→ Task item:
In the listing below, start your output at the line with "14.01.2024 Peter Dreier Wahlversammlungen zum" and end it after the line with "Fabian Mehring", copying every line exactly.

:::

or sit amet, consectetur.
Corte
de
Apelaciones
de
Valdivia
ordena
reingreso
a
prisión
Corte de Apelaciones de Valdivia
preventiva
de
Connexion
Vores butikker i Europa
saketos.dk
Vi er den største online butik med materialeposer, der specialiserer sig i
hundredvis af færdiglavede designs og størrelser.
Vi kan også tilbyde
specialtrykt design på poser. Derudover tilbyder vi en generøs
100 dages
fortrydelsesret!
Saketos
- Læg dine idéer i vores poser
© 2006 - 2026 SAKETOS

:::

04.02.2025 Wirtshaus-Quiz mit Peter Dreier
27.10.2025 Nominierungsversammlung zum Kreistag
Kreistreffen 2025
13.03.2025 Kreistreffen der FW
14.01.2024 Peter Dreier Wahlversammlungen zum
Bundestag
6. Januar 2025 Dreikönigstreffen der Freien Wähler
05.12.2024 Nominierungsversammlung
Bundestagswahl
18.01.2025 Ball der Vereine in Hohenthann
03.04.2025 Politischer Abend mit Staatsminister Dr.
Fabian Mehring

:::

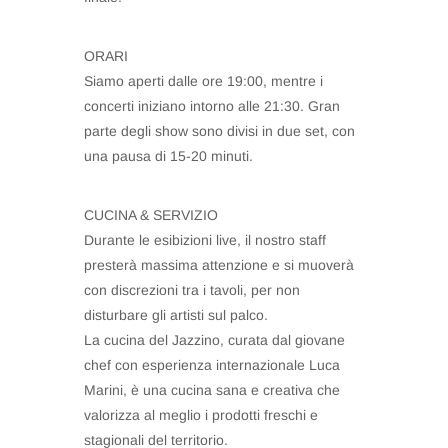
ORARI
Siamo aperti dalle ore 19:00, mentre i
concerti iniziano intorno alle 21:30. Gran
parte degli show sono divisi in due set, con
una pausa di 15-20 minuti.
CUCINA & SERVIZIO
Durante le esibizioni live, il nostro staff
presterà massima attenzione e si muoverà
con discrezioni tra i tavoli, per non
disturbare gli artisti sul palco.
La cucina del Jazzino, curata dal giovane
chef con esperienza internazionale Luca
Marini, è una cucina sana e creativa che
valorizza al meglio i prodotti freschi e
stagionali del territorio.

:::

→ Answer section:
14.01.2024 Peter Dreier Wahlversammlungen zum
Bundestag
6. Januar 2025 Dreikönigstreffen der Freien Wähler
05.12.2024 Nominierungsversammlung
Bundestagswahl
18.01.2025 Ball der Vereine in Hohenthann
03.04.2025 Politischer Abend mit Staatsminister Dr.
Fabian Mehring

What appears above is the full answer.